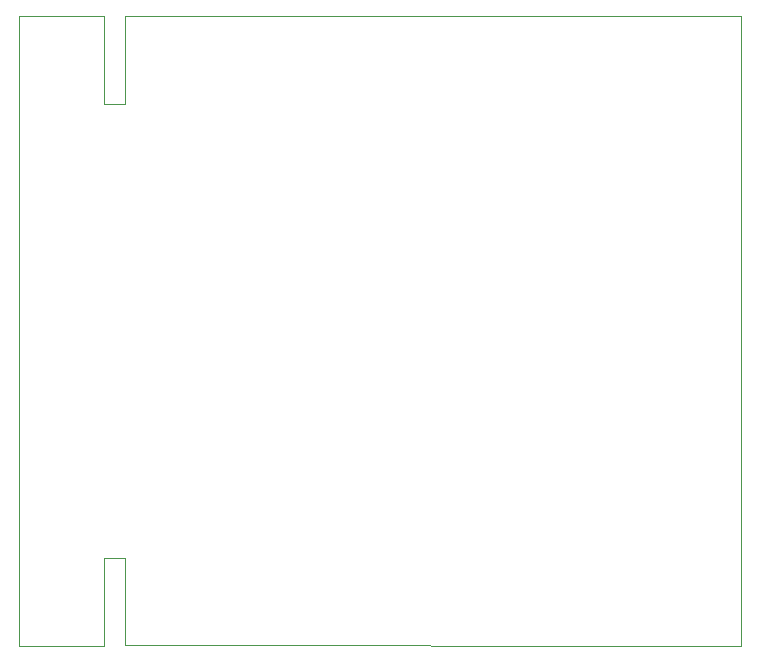
<source format=gbr>
%TF.GenerationSoftware,KiCad,Pcbnew,8.0.1*%
%TF.CreationDate,2024-04-15T14:43:50+02:00*%
%TF.ProjectId,zx81-bus-extender,7a783831-2d62-4757-932d-657874656e64,rev?*%
%TF.SameCoordinates,Original*%
%TF.FileFunction,Profile,NP*%
%FSLAX46Y46*%
G04 Gerber Fmt 4.6, Leading zero omitted, Abs format (unit mm)*
G04 Created by KiCad (PCBNEW 8.0.1) date 2024-04-15 14:43:50*
%MOMM*%
%LPD*%
G01*
G04 APERTURE LIST*
%TA.AperFunction,Profile*%
%ADD10C,0.100000*%
%TD*%
G04 APERTURE END LIST*
D10*
X88100000Y-86900000D02*
X80880000Y-86900000D01*
X88100000Y-94320000D02*
X89850000Y-94325000D01*
X88100000Y-94320000D02*
X88100000Y-86900000D01*
X89850000Y-94325000D02*
X89850000Y-86915000D01*
X142040000Y-86900000D02*
X89850000Y-86915000D01*
X88100000Y-132780000D02*
X89850000Y-132775000D01*
X88100000Y-132780000D02*
X88100000Y-140200000D01*
X89850000Y-132775000D02*
X89850000Y-140185000D01*
X88100000Y-140200000D02*
X80880000Y-140200000D01*
X80880000Y-140200000D02*
X80880000Y-86900000D01*
X142040000Y-140200000D02*
X89850000Y-140185000D01*
X142040000Y-86900000D02*
X142040000Y-140200000D01*
M02*

</source>
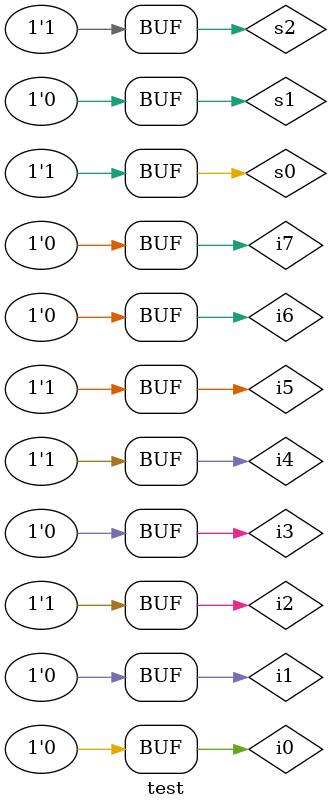
<source format=v>
`include "../lib/mux_8to1.v"

module test;

  reg s2, s1, s0;
  reg i7, i6, i5, i4, i3, i2, i1, i0;

  wire z;
  mux_8to1 mux(
    .s2(s2),
    .s1(s1),
    .s0(s0),
    .i7(i7),
    .i6(i6),
    .i5(i5),
    .i4(i4),
    .i3(i3),
    .i2(i2),
    .i1(i1),
    .i0(i0),
    .z (z));

// 000 0
// 001 1
// 010 2
// 011 3
// 100 4
// 101 5
// 110 6
// 111 7
 
  initial begin
    $monitor($time, ": %b  %b  %b  %b  %b  %b  %b  %b | %b  %b  %b | %b", i7,  i6,  i5,  i4,  i3,  i2,  i1,  i0,  s2,  s1,  s0, z);
    
    #5 i7 = 0; i6 = 0; i5 = 0;  i4 = 0; i3 = 0; i2 = 0; i1 = 0; i0 = 0; s2 = 0; s1 = 0; s0 = 0;
    #5 i4 = 1; i5 = 1; i2 = 1; s1 = 1; // 010 select i2
    #5 s0 = 1; // 011 select i3
    #5 s2 = 1; // 111 select i7
    #5 i7 = 0;
    #5 s1 = 0; // 101 select i5
    #5 i5 = 1;
  end

endmodule

 

</source>
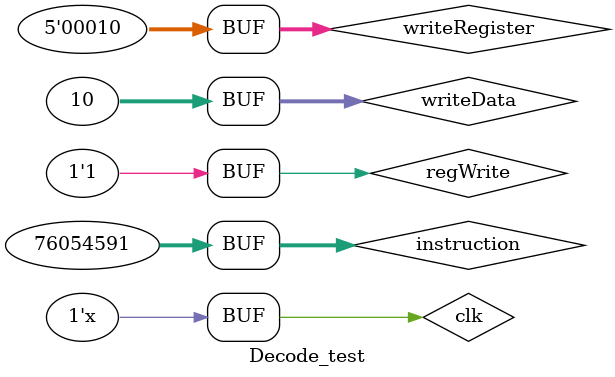
<source format=v>
`timescale 1ns / 1ps


module Decode_test;

	// Inputs
	reg [31:0] instruction;
	reg [31:0] writeData;
	reg [4:0] writeRegister;
	reg clk;
	reg regWrite;

	// Outputs
	wire [31:0] readData1;
	wire [31:0] readData2;
	wire [4:0] insaddress1;
	wire [4:0] insaddress2;
	wire [29:0] signExt;

	// Instantiate the Unit Under Test (UUT)
	decode uut (
		.instruction(instruction), 
		.writeData(writeData), 
		.writeRegister(writeRegister), 
		.clk(clk), 
		.regWrite(regWrite), 
		.readData1(readData1), 
		.readData2(readData2), 
		.insaddress1(insaddress1), 
		.insaddress2(insaddress2), 
		.signExt(signExt)
	);

	initial begin
		// Initialize Inputs
		instruction =32'b 000001_00100_01000_10000_00000_111111;
		writeData = 10;
		writeRegister = 2;
		clk = 0;
		regWrite = 1;
		// Wait 100 ns for global reset to finish
		#100;
        
		// Add stimulus here

	end
	always
	begin
		#50
		clk = ~clk;
	end
      
endmodule


</source>
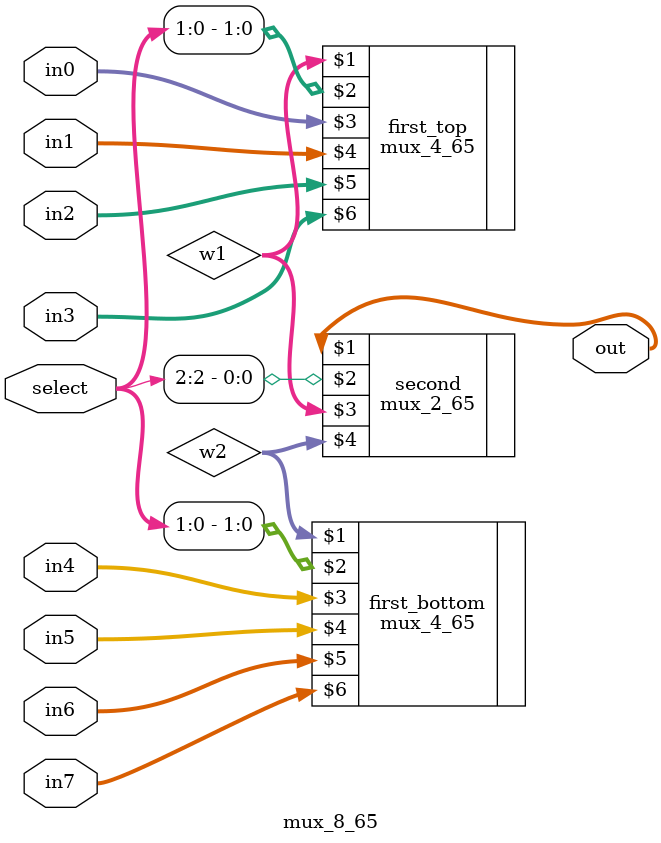
<source format=v>
module mux_8_65(out, select, in0, in1, in2, in3, in4, in5, in6, in7);
    input [2:0] select;
    input [64:0] in0, in1, in2, in3, in4, in5, in6, in7;
    output [64:0] out;
    wire [64:0] w1, w2;
    
    mux_4_65 first_top(w1, select[1:0], in0, in1, in2, in3);
    mux_4_65 first_bottom(w2, select[1:0], in4, in5, in6, in7);
    mux_2_65 second(out, select[2], w1, w2);
endmodule
</source>
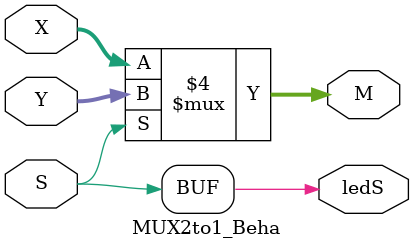
<source format=v>
module MUX2to1_Beha (X, Y, S, ledS, M);
	input [3:0] X;
	input [3:0] Y;
   input S;
	
	output ledS;
	output reg [3:0] M;
	
	assign ledS = S;
	
	always @ (S) begin
		if (S == 0)
			M = X;
		else
			M = Y;
	end
endmodule
</source>
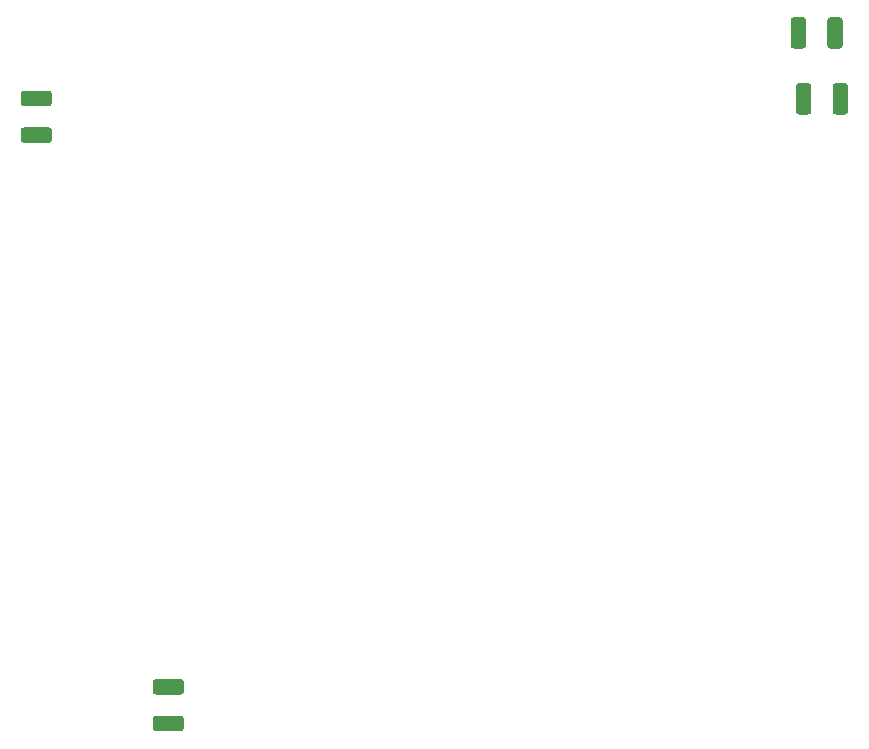
<source format=gbr>
%TF.GenerationSoftware,KiCad,Pcbnew,5.1.10*%
%TF.CreationDate,2021-06-28T20:45:46+02:00*%
%TF.ProjectId,lni-badge,6c6e692d-6261-4646-9765-2e6b69636164,rev?*%
%TF.SameCoordinates,Original*%
%TF.FileFunction,Paste,Top*%
%TF.FilePolarity,Positive*%
%FSLAX46Y46*%
G04 Gerber Fmt 4.6, Leading zero omitted, Abs format (unit mm)*
G04 Created by KiCad (PCBNEW 5.1.10) date 2021-06-28 20:45:46*
%MOMM*%
%LPD*%
G01*
G04 APERTURE LIST*
G04 APERTURE END LIST*
%TO.C,R20*%
G36*
G01*
X167550000Y-41207000D02*
X167550000Y-39057000D01*
G75*
G02*
X167800000Y-38807000I250000J0D01*
G01*
X168600000Y-38807000D01*
G75*
G02*
X168850000Y-39057000I0J-250000D01*
G01*
X168850000Y-41207000D01*
G75*
G02*
X168600000Y-41457000I-250000J0D01*
G01*
X167800000Y-41457000D01*
G75*
G02*
X167550000Y-41207000I0J250000D01*
G01*
G37*
G36*
G01*
X164450000Y-41207000D02*
X164450000Y-39057000D01*
G75*
G02*
X164700000Y-38807000I250000J0D01*
G01*
X165500000Y-38807000D01*
G75*
G02*
X165750000Y-39057000I0J-250000D01*
G01*
X165750000Y-41207000D01*
G75*
G02*
X165500000Y-41457000I-250000J0D01*
G01*
X164700000Y-41457000D01*
G75*
G02*
X164450000Y-41207000I0J250000D01*
G01*
G37*
%TD*%
%TO.C,R15*%
G36*
G01*
X101659000Y-46344000D02*
X99509000Y-46344000D01*
G75*
G02*
X99259000Y-46094000I0J250000D01*
G01*
X99259000Y-45294000D01*
G75*
G02*
X99509000Y-45044000I250000J0D01*
G01*
X101659000Y-45044000D01*
G75*
G02*
X101909000Y-45294000I0J-250000D01*
G01*
X101909000Y-46094000D01*
G75*
G02*
X101659000Y-46344000I-250000J0D01*
G01*
G37*
G36*
G01*
X101659000Y-49444000D02*
X99509000Y-49444000D01*
G75*
G02*
X99259000Y-49194000I0J250000D01*
G01*
X99259000Y-48394000D01*
G75*
G02*
X99509000Y-48144000I250000J0D01*
G01*
X101659000Y-48144000D01*
G75*
G02*
X101909000Y-48394000I0J-250000D01*
G01*
X101909000Y-49194000D01*
G75*
G02*
X101659000Y-49444000I-250000J0D01*
G01*
G37*
%TD*%
%TO.C,R12*%
G36*
G01*
X166206000Y-44645000D02*
X166206000Y-46795000D01*
G75*
G02*
X165956000Y-47045000I-250000J0D01*
G01*
X165156000Y-47045000D01*
G75*
G02*
X164906000Y-46795000I0J250000D01*
G01*
X164906000Y-44645000D01*
G75*
G02*
X165156000Y-44395000I250000J0D01*
G01*
X165956000Y-44395000D01*
G75*
G02*
X166206000Y-44645000I0J-250000D01*
G01*
G37*
G36*
G01*
X169306000Y-44645000D02*
X169306000Y-46795000D01*
G75*
G02*
X169056000Y-47045000I-250000J0D01*
G01*
X168256000Y-47045000D01*
G75*
G02*
X168006000Y-46795000I0J250000D01*
G01*
X168006000Y-44645000D01*
G75*
G02*
X168256000Y-44395000I250000J0D01*
G01*
X169056000Y-44395000D01*
G75*
G02*
X169306000Y-44645000I0J-250000D01*
G01*
G37*
%TD*%
%TO.C,R6*%
G36*
G01*
X110685000Y-97954000D02*
X112835000Y-97954000D01*
G75*
G02*
X113085000Y-98204000I0J-250000D01*
G01*
X113085000Y-99004000D01*
G75*
G02*
X112835000Y-99254000I-250000J0D01*
G01*
X110685000Y-99254000D01*
G75*
G02*
X110435000Y-99004000I0J250000D01*
G01*
X110435000Y-98204000D01*
G75*
G02*
X110685000Y-97954000I250000J0D01*
G01*
G37*
G36*
G01*
X110685000Y-94854000D02*
X112835000Y-94854000D01*
G75*
G02*
X113085000Y-95104000I0J-250000D01*
G01*
X113085000Y-95904000D01*
G75*
G02*
X112835000Y-96154000I-250000J0D01*
G01*
X110685000Y-96154000D01*
G75*
G02*
X110435000Y-95904000I0J250000D01*
G01*
X110435000Y-95104000D01*
G75*
G02*
X110685000Y-94854000I250000J0D01*
G01*
G37*
%TD*%
M02*

</source>
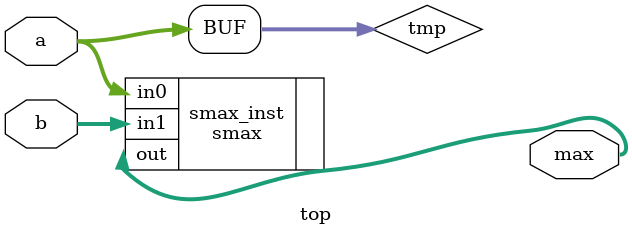
<source format=v>
module top(
  input [15:0] a,
  input [15:0] b,
  output [15:0] max
);

  wire [15:0] tmp;
  assign tmp = a;

  (* lib="commonlib" *)
  smax #(.width(16)) smax_inst(
    .in0(tmp),
    .in1(b),
    .out(max)
  );

endmodule

</source>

- - -

- **Work task**
Give back exactly the lines above, from the line containing "X169056000Y-44395000D01*" through the line containing "X110435000Y-98204000D01*", with both end lines and nothing more.

- **Solution to the exercise**
X169056000Y-44395000D01*
G75*
G02*
X169306000Y-44645000I0J-250000D01*
G01*
G37*
%TD*%
%TO.C,R6*%
G36*
G01*
X110685000Y-97954000D02*
X112835000Y-97954000D01*
G75*
G02*
X113085000Y-98204000I0J-250000D01*
G01*
X113085000Y-99004000D01*
G75*
G02*
X112835000Y-99254000I-250000J0D01*
G01*
X110685000Y-99254000D01*
G75*
G02*
X110435000Y-99004000I0J250000D01*
G01*
X110435000Y-98204000D01*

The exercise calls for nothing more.